Tasks to perform:
**1)** In the passage on mental illness and violent crime, what share of victims believe the crime happened because the perpetrator had a mental illness?
**2)** Rewrite everything in the passage on mental illness and violent crime from "To conclude, it" down to "than the perpetrators.", putting "misconception" in place of "myth".

Provided passage:
=-=-=-=-=
Violent crime statistics show that only 1% of victims believe the crime happened because the perpetrator had a mental illness (http://www.time-to-change.org.uk/news-media/media-advisory-service/help-journalists/violence-mental-health-problems). This shows those committing a crime due to direct links with their illness is in the minority. It is difficult to determine exactly why the public believe those with mental health problems are violent, dangerous criminals when the evidence points in the opposite direction. Of course, there are some individuals affected by mental illnesses who do commit violent crimes, yet they pose no more of a threat than anybody else. In fact they are more often the victims of violence than the perpetrators as they are generally very vulnerable people that others tend to exploit. So remember the next time somebody stereotypes somebody affected with a mental health issue as violent and dangerous, they are more than likely not. It is a widely recognised assumption, not helped by portrayal in the media.
To conclude, it is a myth that those with serious mental illnesses are any more likely to commit crimes in comparison to the general population. If there is a link it's the other way round— people with mental health problems are more likely to be the victims of violent crimes than the perpetrators.
=-=-=-=-=
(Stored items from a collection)
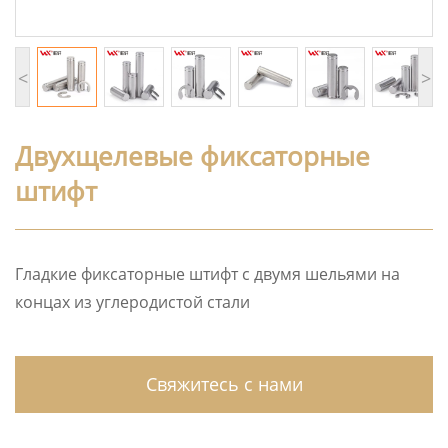
<
>
Двухщелевые фиксаторные
штифт
Гладкие фиксаторные штифт с двумя шельями на
концах из углеродистой стали
Свяжитесь с нами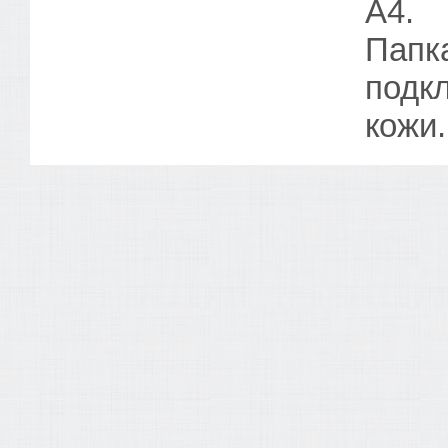
А4.
Папка
подкл
кожи.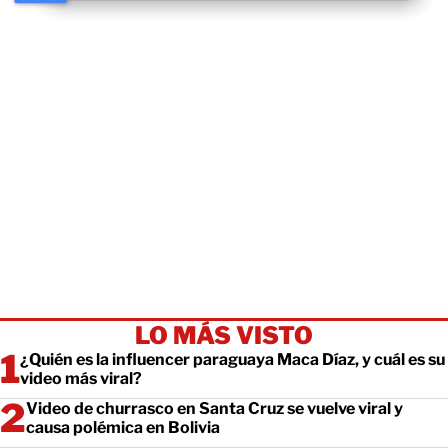
LO MÁS VISTO
¿Quién es la influencer paraguaya Maca Díaz, y cuál es su
video más viral?
Video de churrasco en Santa Cruz se vuelve viral y
causa polémica en Bolivia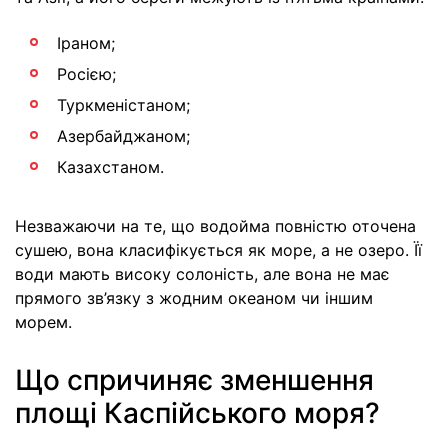
Іраном;
Росією;
Туркменістаном;
Азербайджаном;
Казахстаном.
Незважаючи на те, що водойма повністю оточена
сушею, вона класифікується як море, а не озеро. Її
води мають високу солоність, але вона не має
прямого зв’язку з жодним океаном чи іншим
морем.
Що спричиняє зменшення
площі Каспійського моря?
=-=-=-=-=
Results for each task:
**1)** Only 1% of victims.

**2)**
To conclude, it is a misconception that those with serious mental illnesses are any more likely to commit crimes in comparison to the general population. If there is a link it's the other way round— people with mental health problems are more likely to be the victims of violent crimes than the perpetrators.